I do this at least once a week!!!

From another single mum of two (6 & 2.8)

Kalex

spook · 29/08/2004 18:43

Oh Kalex-THANKYOU. Have just read Carla's desperate booze quitter thread and now am sobbing because life is so bloody shit and unfair and she's got real problems. Mine are all in my head.

Fairyfly · 29/08/2004 18:43

Sod the house, to be perfectly honest mine was shithole for the entire year, it is not important, not at all.
Put your kids to bed and throw some crockery, take up clay pigeon shooting or learn to drive a tank, something impowering.
Could anyone come round tonight, or are you not in the mood?
I just spoke to my x's girlfriend, she answered the phone, she puts on a really posh voice, it makes me laugh now.

feelingsad · 29/08/2004 18:45

I have been reading this thread and feeling very sorry for myself and realised that although my DH and I are having problems (I am 8 months pg) I think we will work them out.

Spook I wish you all the strength in the world to get through this, I really feel for you and have gone through a marriage break up over 10 years ago and my God it's the most painful experience you will probably go through but you WILL make it and get stronger and move on.
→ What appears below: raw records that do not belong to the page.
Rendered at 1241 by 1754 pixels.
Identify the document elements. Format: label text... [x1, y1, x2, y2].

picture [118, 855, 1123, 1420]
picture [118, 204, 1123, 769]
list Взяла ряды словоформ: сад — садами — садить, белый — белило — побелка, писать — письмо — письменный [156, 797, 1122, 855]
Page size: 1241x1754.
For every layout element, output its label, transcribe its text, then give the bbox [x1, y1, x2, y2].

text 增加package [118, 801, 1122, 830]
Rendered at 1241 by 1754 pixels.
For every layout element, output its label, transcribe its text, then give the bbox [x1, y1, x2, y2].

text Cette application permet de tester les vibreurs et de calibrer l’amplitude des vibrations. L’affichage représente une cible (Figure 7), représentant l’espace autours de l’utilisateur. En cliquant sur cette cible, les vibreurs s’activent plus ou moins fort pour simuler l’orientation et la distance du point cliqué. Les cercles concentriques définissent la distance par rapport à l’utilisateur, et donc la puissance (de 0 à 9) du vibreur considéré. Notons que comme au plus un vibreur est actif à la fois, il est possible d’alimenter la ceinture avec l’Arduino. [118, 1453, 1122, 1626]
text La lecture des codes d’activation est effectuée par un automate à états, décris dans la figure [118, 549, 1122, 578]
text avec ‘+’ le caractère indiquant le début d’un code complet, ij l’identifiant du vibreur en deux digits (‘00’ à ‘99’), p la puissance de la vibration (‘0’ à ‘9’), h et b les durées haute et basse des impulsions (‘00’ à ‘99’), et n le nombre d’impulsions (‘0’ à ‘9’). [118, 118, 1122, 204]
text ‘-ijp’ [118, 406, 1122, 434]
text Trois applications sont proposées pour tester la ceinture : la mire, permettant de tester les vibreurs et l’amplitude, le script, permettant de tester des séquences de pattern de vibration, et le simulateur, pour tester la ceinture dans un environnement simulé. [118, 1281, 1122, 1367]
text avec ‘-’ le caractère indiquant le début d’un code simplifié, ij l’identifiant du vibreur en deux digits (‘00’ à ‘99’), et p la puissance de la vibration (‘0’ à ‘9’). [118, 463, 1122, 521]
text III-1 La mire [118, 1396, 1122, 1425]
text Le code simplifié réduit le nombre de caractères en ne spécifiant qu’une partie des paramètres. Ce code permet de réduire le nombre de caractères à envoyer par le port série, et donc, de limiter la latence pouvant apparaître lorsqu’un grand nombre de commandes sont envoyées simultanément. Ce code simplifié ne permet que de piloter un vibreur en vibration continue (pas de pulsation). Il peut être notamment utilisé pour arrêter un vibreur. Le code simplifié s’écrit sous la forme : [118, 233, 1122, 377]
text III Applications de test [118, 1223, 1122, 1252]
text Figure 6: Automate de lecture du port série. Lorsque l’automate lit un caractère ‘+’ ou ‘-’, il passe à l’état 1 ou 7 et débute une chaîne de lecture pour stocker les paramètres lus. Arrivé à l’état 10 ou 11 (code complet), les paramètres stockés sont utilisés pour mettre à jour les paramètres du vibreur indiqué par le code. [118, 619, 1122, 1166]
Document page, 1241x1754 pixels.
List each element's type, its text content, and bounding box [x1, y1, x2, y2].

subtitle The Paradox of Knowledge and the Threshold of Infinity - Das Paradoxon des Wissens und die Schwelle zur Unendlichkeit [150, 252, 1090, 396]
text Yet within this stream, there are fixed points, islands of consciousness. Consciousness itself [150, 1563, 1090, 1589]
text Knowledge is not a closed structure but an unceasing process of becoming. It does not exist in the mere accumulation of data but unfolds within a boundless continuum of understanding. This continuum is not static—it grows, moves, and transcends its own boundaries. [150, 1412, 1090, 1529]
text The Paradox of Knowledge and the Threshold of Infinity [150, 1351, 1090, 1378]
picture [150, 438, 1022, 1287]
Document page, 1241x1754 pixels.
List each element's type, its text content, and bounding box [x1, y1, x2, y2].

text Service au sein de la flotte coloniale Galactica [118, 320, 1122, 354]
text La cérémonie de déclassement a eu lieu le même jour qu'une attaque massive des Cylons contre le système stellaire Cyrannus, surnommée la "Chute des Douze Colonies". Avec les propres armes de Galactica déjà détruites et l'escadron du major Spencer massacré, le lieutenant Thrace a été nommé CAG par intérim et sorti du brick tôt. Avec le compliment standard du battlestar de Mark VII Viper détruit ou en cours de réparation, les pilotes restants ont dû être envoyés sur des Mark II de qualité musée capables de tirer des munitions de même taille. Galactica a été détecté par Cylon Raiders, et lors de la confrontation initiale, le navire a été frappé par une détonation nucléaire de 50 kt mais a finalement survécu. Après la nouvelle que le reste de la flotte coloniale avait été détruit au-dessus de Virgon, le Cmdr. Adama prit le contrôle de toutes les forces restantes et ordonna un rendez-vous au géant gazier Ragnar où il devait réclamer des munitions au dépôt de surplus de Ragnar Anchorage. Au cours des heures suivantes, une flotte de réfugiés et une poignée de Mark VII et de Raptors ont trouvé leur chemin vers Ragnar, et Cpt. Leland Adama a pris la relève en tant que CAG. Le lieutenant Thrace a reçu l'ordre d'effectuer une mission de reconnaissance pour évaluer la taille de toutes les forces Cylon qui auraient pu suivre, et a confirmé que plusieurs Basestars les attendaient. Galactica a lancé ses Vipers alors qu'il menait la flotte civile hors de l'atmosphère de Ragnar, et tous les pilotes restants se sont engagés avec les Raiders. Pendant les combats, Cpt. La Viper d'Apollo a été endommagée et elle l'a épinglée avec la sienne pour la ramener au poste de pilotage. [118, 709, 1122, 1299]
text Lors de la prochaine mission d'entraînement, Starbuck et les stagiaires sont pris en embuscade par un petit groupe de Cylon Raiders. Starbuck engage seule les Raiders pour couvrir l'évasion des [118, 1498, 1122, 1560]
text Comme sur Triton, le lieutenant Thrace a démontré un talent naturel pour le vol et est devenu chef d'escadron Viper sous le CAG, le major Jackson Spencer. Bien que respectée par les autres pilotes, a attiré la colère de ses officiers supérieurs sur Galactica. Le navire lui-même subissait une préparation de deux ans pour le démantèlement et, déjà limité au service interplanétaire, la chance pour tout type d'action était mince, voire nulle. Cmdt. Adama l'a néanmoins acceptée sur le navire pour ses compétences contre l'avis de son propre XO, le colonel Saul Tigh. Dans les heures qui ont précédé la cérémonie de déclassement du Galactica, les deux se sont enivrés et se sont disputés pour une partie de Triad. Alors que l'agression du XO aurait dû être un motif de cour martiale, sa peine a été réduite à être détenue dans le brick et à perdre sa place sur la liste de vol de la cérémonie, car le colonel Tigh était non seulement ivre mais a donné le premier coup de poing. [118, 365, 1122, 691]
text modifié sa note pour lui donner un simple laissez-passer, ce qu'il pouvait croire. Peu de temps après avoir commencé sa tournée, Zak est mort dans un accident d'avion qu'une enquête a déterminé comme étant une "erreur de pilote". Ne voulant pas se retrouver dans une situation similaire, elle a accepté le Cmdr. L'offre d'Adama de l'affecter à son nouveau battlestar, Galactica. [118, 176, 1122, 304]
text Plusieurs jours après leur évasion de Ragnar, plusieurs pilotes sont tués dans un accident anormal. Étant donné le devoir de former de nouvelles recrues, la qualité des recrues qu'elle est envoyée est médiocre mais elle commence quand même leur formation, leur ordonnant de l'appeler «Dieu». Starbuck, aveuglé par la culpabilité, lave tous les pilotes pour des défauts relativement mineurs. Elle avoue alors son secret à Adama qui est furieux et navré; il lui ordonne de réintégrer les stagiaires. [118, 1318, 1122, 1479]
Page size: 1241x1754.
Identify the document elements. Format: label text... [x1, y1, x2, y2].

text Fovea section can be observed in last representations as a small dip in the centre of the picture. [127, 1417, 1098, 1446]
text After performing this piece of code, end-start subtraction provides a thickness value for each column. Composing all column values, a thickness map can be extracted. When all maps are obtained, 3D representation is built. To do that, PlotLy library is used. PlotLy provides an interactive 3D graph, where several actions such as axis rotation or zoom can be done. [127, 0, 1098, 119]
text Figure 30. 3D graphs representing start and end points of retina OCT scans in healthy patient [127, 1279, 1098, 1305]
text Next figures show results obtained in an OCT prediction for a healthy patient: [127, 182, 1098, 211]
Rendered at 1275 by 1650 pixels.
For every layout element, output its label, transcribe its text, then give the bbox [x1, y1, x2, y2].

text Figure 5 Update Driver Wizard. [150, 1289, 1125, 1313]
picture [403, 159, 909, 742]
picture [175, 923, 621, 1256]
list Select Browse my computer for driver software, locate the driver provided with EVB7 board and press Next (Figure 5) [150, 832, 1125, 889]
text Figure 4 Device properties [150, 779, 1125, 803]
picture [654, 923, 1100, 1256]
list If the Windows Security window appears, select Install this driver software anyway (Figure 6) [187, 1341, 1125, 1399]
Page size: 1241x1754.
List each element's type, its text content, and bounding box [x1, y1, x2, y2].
My thoughts are with you.

spook · 29/08/2004 18:50

Thanks feelingsad and FF. I JUST CAN"T STOP CRYING. Just realised am premenstrual so that combined with the shittiness that is single bank holidays and his birthday all rolled into one are why I'm feeling totally suicidal. Wouldn't want anyone round to sit through this shit FF. Boys are fine-out in garden. Out of earshot!

sobernow · 29/08/2004 18:51

This reply has been deleted

Message withdrawn at poster's request.

spook · 29/08/2004 18:52

Is it right or healthy to hate and despise someone so much? I am astonished at my own vicousness.

sobernow · 29/08/2004 18:59

This reply has been deleted

Message withdrawn at poster's request.

spook · 29/08/2004 19:08

Oh Sobernow-you are dealing with this thread and Carlas thread all at the same time. And you're a newly wed. Another mumsnet angel {{{{{}}}}}

sobernow · 29/08/2004 19:22

This reply has been deleted

Message withdrawn at poster's request.

Fairyfly · 29/08/2004 19:25

I've always wanted to open a cafe for women to dissapear to, no questions asked, in the back they would have padded walls and piles of plates, comfort cafe

spook · 29/08/2004 19:34

My business in London will be an escape for women FF. It's going to be a shop full of gorgeous sparkly things and covetable things called "Precious Things" Just walking into it will make you fell like there's something good to have!!!I think me and the boys will live in it. Surrounded by Precious Things.